Le Président de la république, en provoquant cette « consultation » puis en en promettant d’en reprendre la presque totalité des propositions, n’a-t-il pas pris des risques politiques, alors qu’il existe des institutions bien établies ? « Ce genre de mécanisme est dans l’air du temps, avec ou sans Emmanuel Macron, nuance Bernard Reber. On peut dire que le Président de la République a joué avec le feu en promettant la reprise des propositions sans filtre, toute rédaction de la loi impliquant de suivre un certain trajet, le respect de la constitution… et donc bon nombre de filtres. »
Ce n’est pas promouvoir l’hypocrisie que de reconnaître au tamis du langage et de la négociation des vertus : ceux qui parlent « sans filtre » peuvent dire des énormités parce qu’ils ont perdu le sens des civilités- que l’on se souvienne, par exemple, de Donald Trump et ses « twittos ».
On notera cependant le refus de la majorité des citoyens tirés au sort de voir leurs propositions (sauf une) soumises à l’approbation des Français sous la forme d’un référendum. On peut admettre qu’ils aient craint la censure exercé par la technostructure. Mais n’est-ce pas plutôt un manque de courage ou une réaction plus épidermique? « La société civile organisée, je veux parler des représentants syndicaux, des responsables du secteur associatif, pour partie rassemblés au sein du très officiel Conseil Économique, Social et Environnemental (CESE), sans parler des députés, des sénateurs et du gouvernement, ne manquent pas non plus de légitimité, fait remarquer Bernard Reber. Les nombreux citoyens tirés au sort qui refusaient le principe d’une consultation des Français montraient qu’ils avaient vite intégré l’idée qu’une majorité du corps électoral pourraient s’y opposer. Or, c’est le cœur même du travail politique, ici, dont ils touchaient les grandeurs et les limites : une armée d’experts élabore des projets très sophistiqués qui sont rejetés par les citoyens, soit par le biais de la représentation nationale, soit par référendum. »

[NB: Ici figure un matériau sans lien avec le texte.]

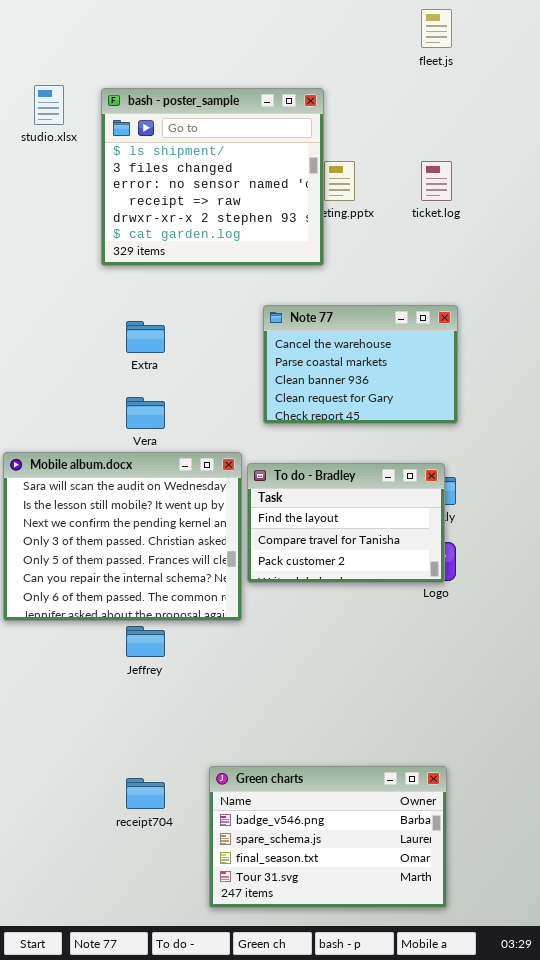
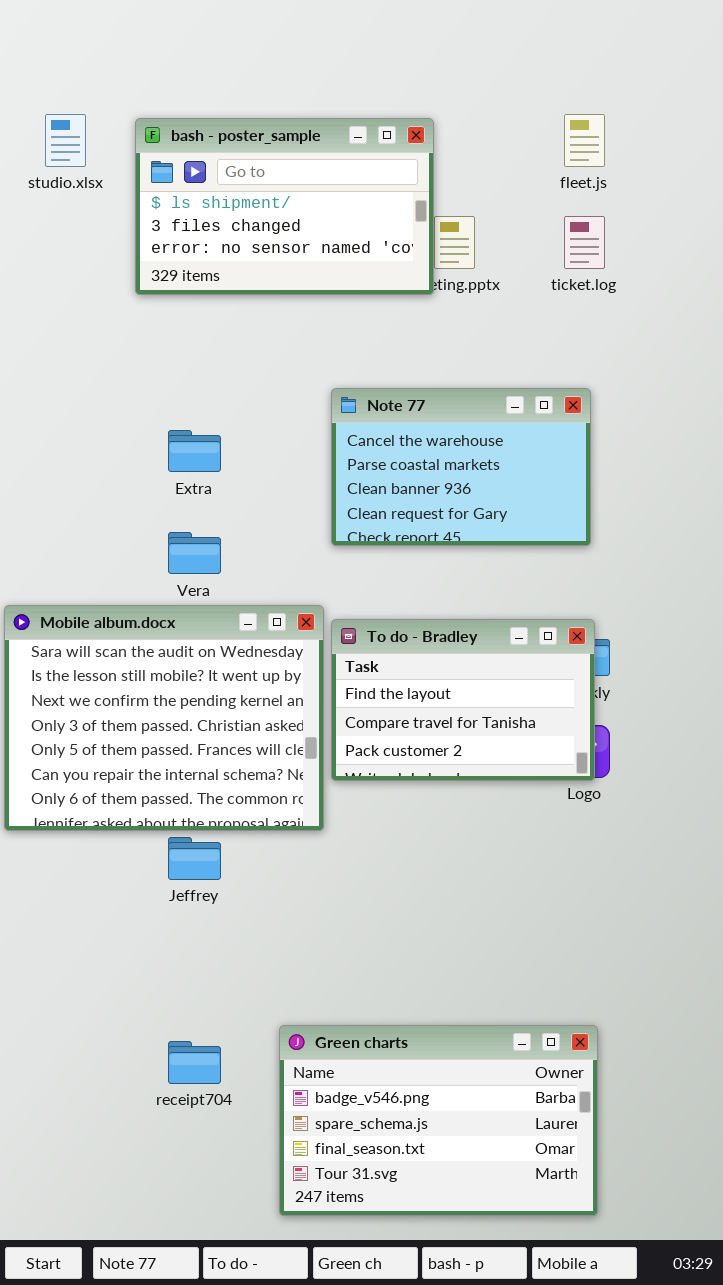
fleet.js: [421,9,452,48] -> [564,114,605,167], moved
bash - poster_sample: [101,88,324,266] -> [135,118,434,295], resized
Note 77: [263,305,458,424] -> [331,388,591,546], moved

On peut parier que la campagne présidentielle remettra ce type de consultation au cœur du débat public. Mais avec quelle pertinence et quels objectifs? « Je suis à peu près sûr que les responsables politiques n’auront pas tiré les conclusions de cette expérience, estime Bernard Reber. La politique, cela consiste à proposer de nouvelles solutions au regard de diagnostics dûment documentés. Au-delà des promesses, on pourrait présenter les problèmes, exposer les solutions qui ont été envisagées mais qui n’ont pas fonctionné, en faire de nouvelles, puis susciter le débat en attendant qu’elles soient tranchées par le vote et la confiance confiées aux « proposants » choisis. D’une certaine façon, aujourd’hui, on propose des solutions mais on ne fait pas le diagnostic de la situation et des diverses solutions apportées. C’est comme si on faisait de la théologie sans anthropologie ». L’innovation politique pourrait donc devenir un instrument de communication, pis, le masque de la démagogie. Ce n’est pas une raison pour la discréditer.